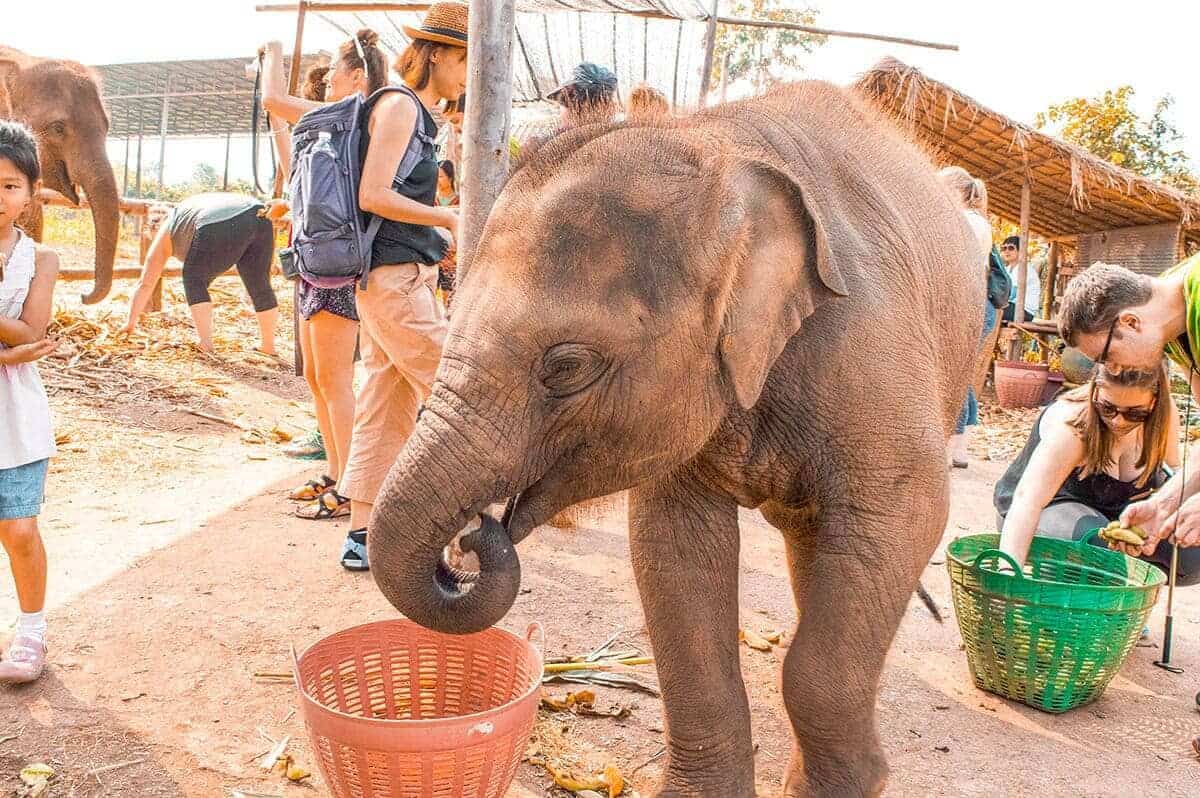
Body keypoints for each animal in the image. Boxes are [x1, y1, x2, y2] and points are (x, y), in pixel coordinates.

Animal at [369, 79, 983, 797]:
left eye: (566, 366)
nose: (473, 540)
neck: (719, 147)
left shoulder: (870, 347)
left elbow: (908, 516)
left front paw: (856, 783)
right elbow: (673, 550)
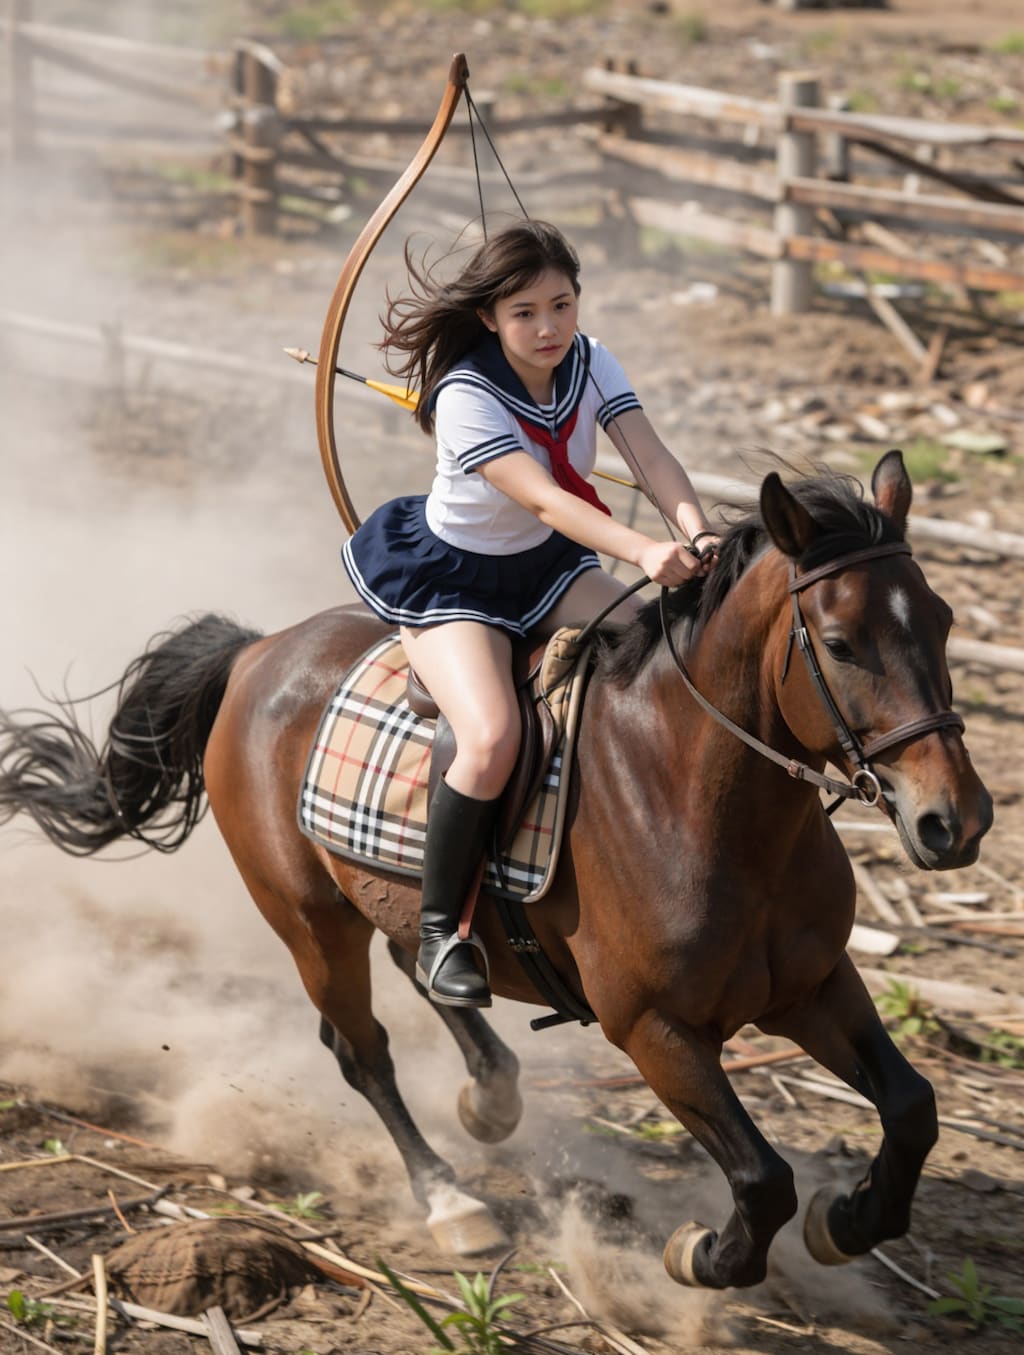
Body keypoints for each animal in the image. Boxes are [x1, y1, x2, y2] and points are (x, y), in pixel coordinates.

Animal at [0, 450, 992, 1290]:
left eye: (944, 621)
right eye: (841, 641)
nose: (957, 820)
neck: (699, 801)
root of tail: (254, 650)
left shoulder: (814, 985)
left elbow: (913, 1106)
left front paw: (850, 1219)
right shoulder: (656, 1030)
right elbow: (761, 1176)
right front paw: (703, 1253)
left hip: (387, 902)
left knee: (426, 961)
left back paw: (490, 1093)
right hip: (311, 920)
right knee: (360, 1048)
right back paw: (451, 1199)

» **About this exercise**:
Reproduce each line of the records exactly and exclude any images.

» **Exercise output**:
Body keypoints for each animal in the image. Boxes are [x1, y1, x2, y2] and points are (x, y), in pixel coordinates.

Animal at [369, 79, 983, 797]:
left eye: (566, 366)
nose: (473, 540)
neck: (719, 147)
left shoulder: (870, 347)
left elbow: (908, 516)
left front paw: (856, 783)
right elbow: (673, 550)
Body keypoints for each animal in the image. Boxes are [x1, y1, x2, y2] and points are (x, y), in pixel coordinates.

Animal at [0, 450, 992, 1290]:
left eye: (944, 621)
right eye: (841, 641)
nose: (957, 820)
neck: (699, 801)
root of tail: (254, 650)
left shoulder: (814, 985)
left elbow: (913, 1106)
left front paw: (850, 1219)
right shoulder: (656, 1030)
right elbow: (761, 1176)
right front paw: (703, 1253)
left hip: (387, 902)
left knee: (426, 961)
left back paw: (490, 1093)
right hip: (311, 920)
right knee: (360, 1048)
right back paw: (451, 1199)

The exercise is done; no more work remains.